(Material provided Opens)

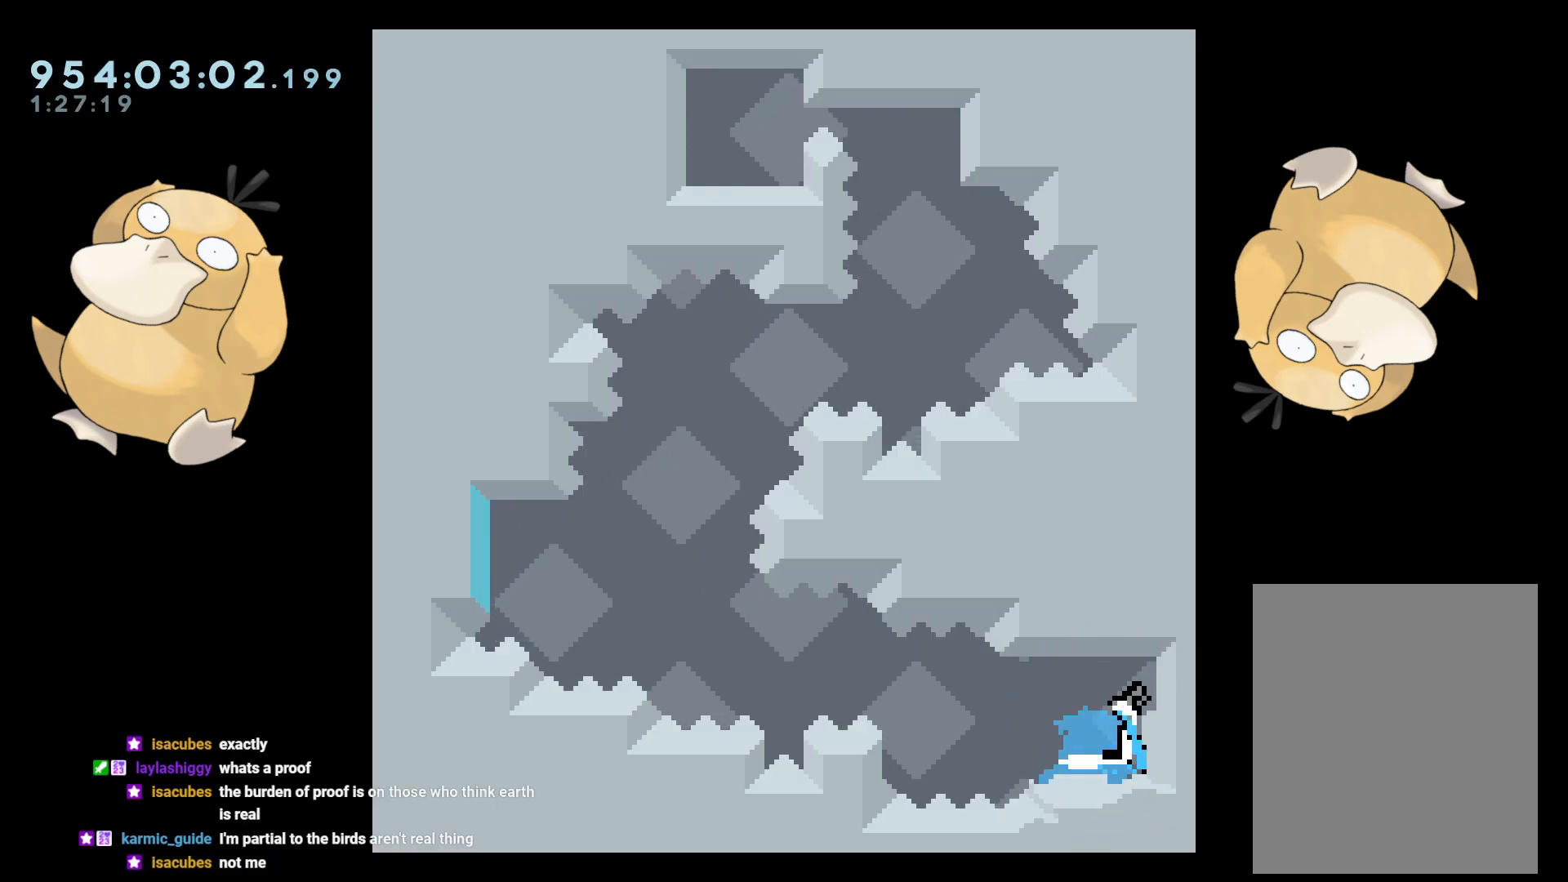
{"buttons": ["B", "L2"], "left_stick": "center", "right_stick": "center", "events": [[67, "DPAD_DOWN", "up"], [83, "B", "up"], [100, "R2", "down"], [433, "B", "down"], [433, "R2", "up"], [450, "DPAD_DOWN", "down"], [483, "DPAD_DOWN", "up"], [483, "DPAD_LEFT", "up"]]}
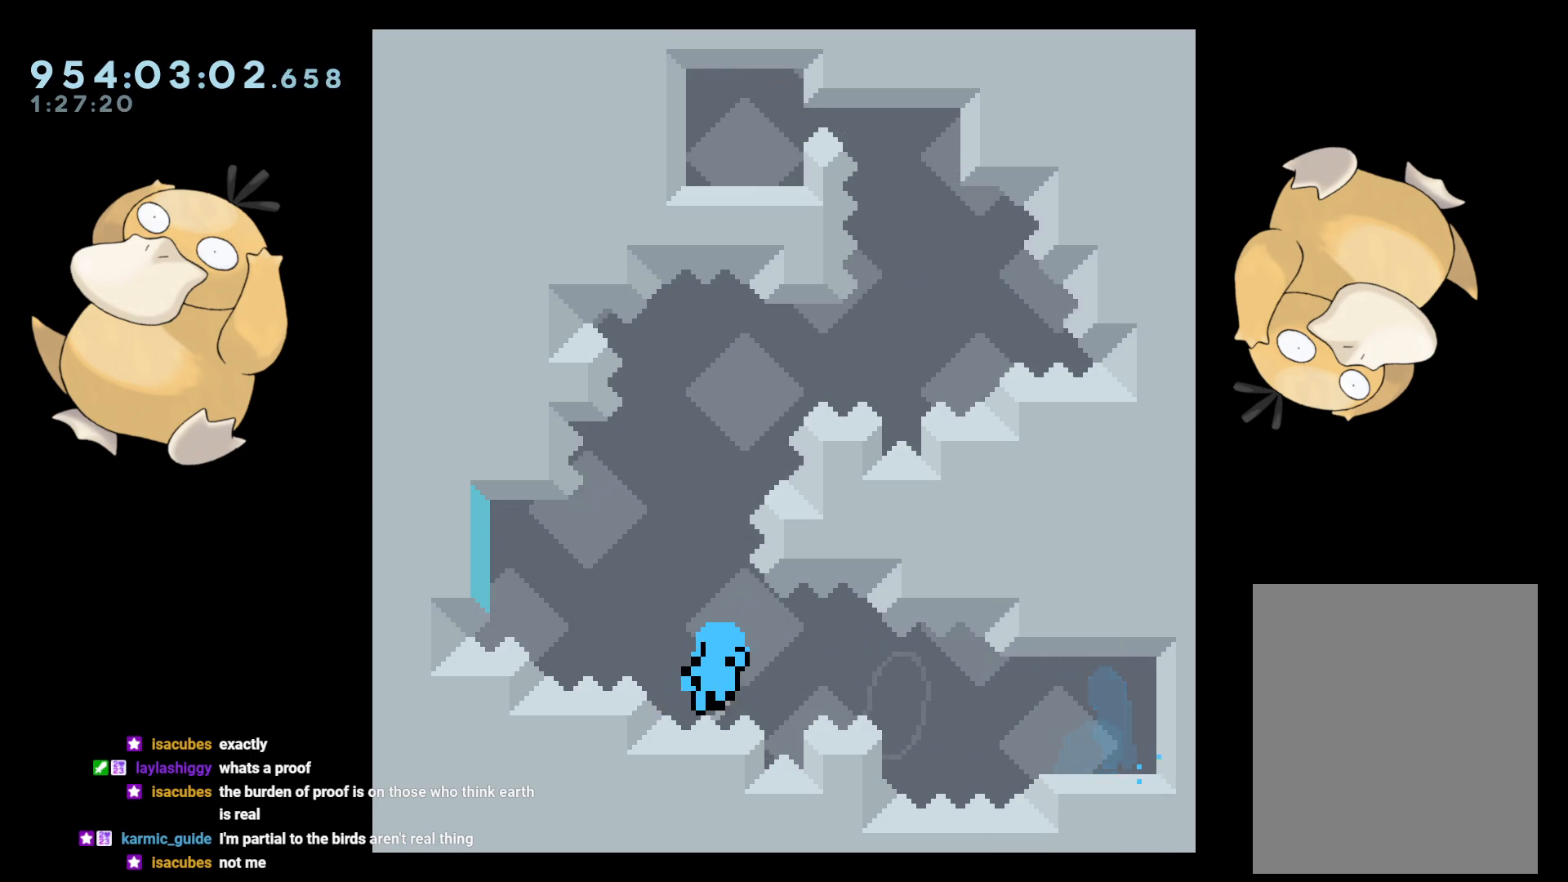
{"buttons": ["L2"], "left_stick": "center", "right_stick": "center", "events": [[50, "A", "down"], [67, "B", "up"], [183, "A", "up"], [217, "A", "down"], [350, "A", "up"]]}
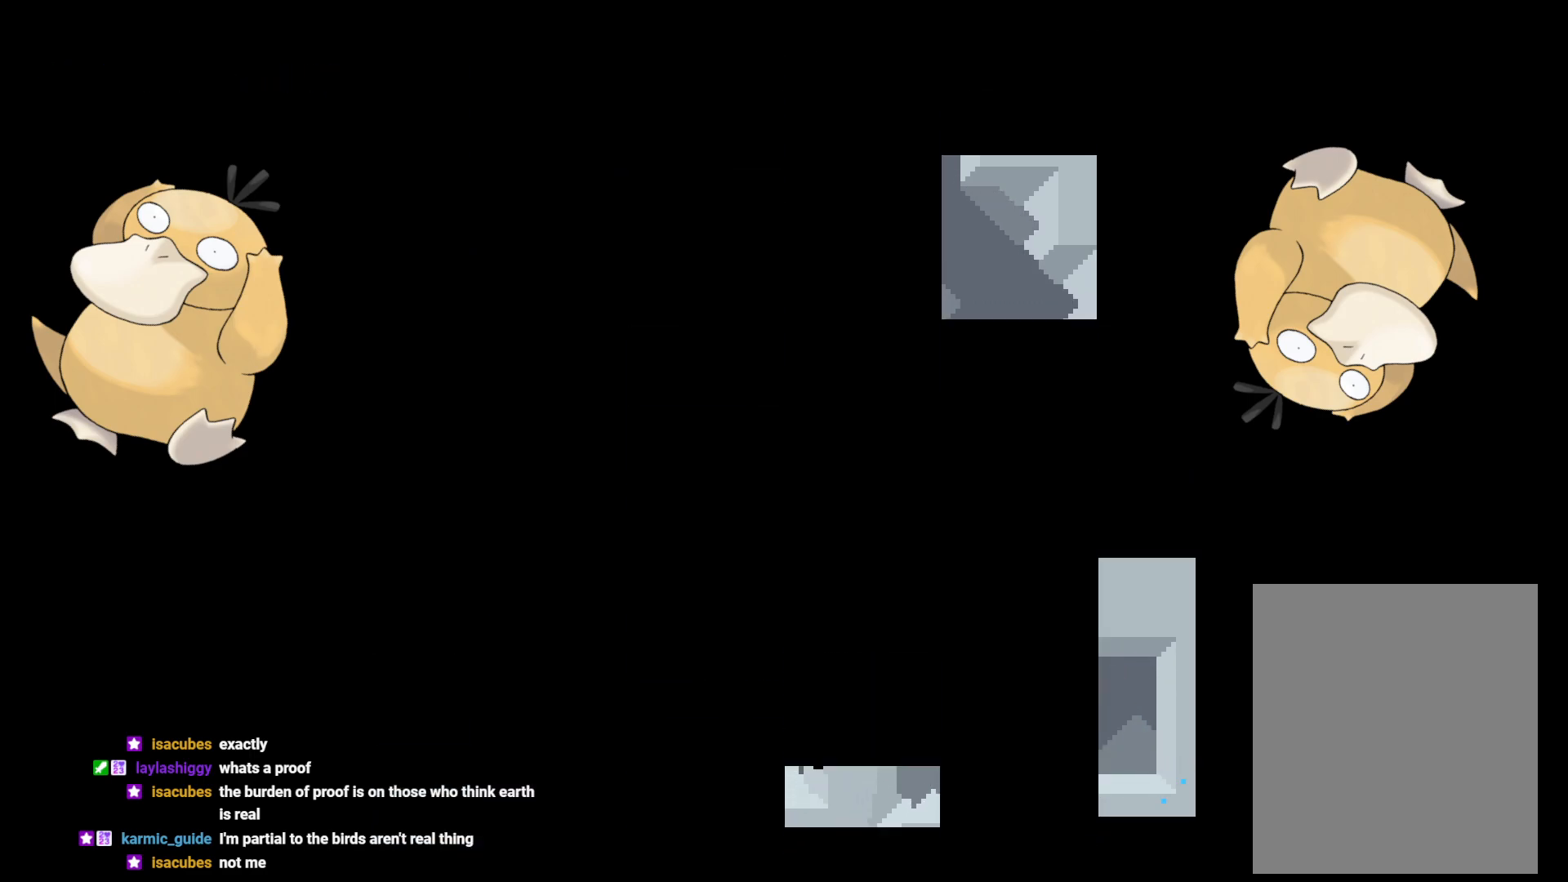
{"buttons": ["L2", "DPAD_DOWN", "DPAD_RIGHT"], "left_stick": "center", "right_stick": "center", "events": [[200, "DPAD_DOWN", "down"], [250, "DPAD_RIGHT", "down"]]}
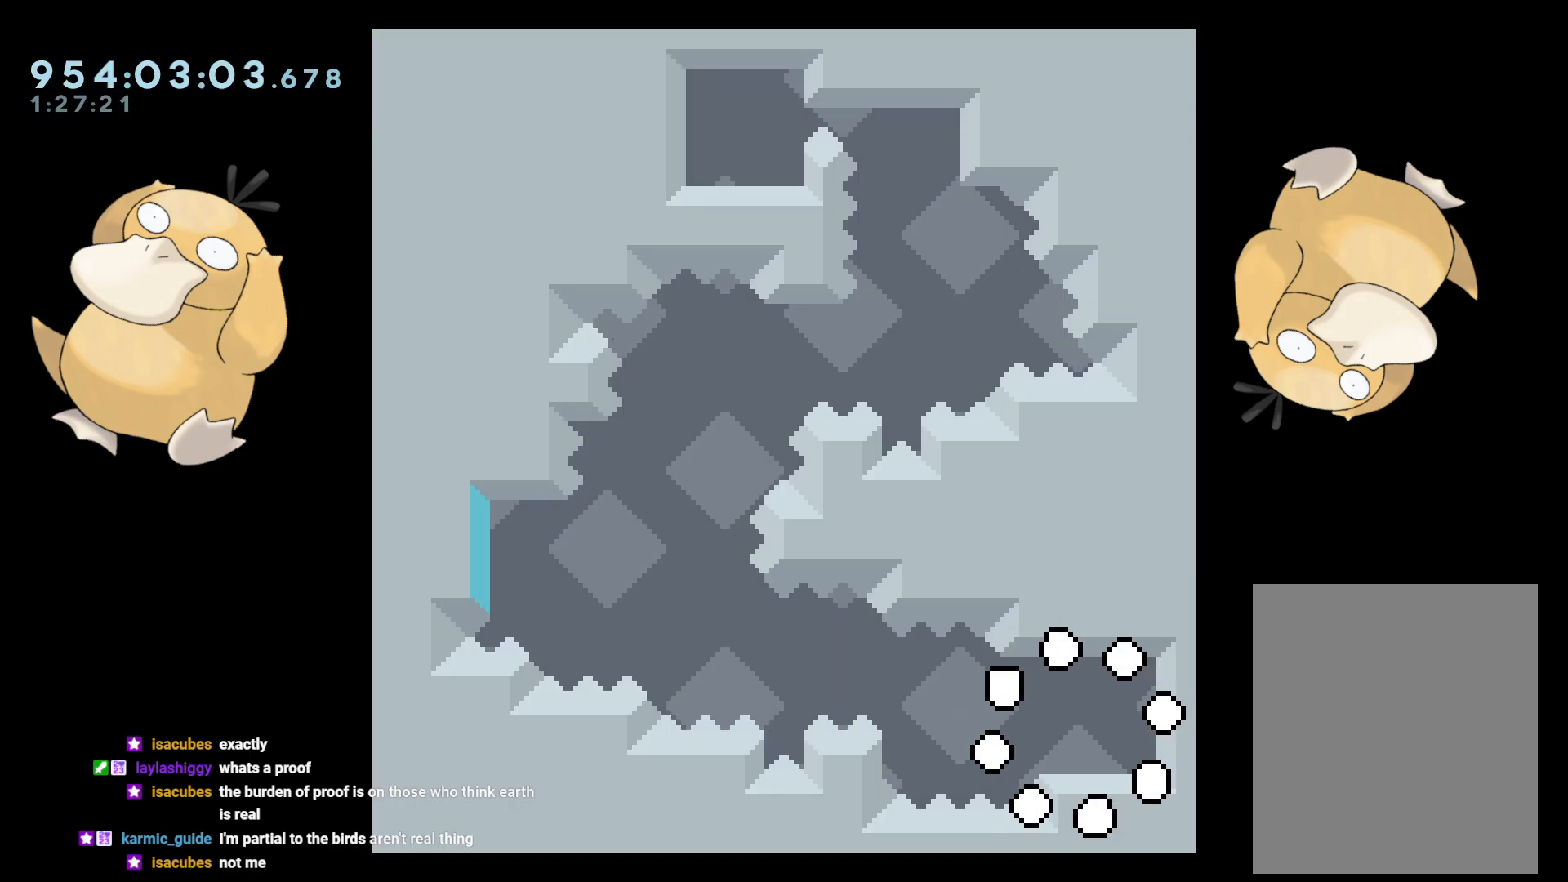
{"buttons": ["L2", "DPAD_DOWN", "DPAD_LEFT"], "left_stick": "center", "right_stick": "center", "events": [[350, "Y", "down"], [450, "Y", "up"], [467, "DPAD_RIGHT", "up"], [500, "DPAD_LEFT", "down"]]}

(Material provided Closes)

Drop the pictures and copy the data exactly.

{"buttons": ["B", "L2"], "left_stick": "center", "right_stick": "center", "events": [[67, "DPAD_DOWN", "up"], [83, "B", "up"], [100, "R2", "down"], [433, "B", "down"], [433, "R2", "up"], [450, "DPAD_DOWN", "down"], [483, "DPAD_DOWN", "up"], [483, "DPAD_LEFT", "up"]]}
{"buttons": ["L2"], "left_stick": "center", "right_stick": "center", "events": [[50, "A", "down"], [67, "B", "up"], [183, "A", "up"], [217, "A", "down"], [350, "A", "up"]]}
{"buttons": ["L2", "DPAD_DOWN", "DPAD_RIGHT"], "left_stick": "center", "right_stick": "center", "events": [[200, "DPAD_DOWN", "down"], [250, "DPAD_RIGHT", "down"]]}
{"buttons": ["L2", "DPAD_DOWN", "DPAD_LEFT"], "left_stick": "center", "right_stick": "center", "events": [[350, "Y", "down"], [450, "Y", "up"], [467, "DPAD_RIGHT", "up"], [500, "DPAD_LEFT", "down"]]}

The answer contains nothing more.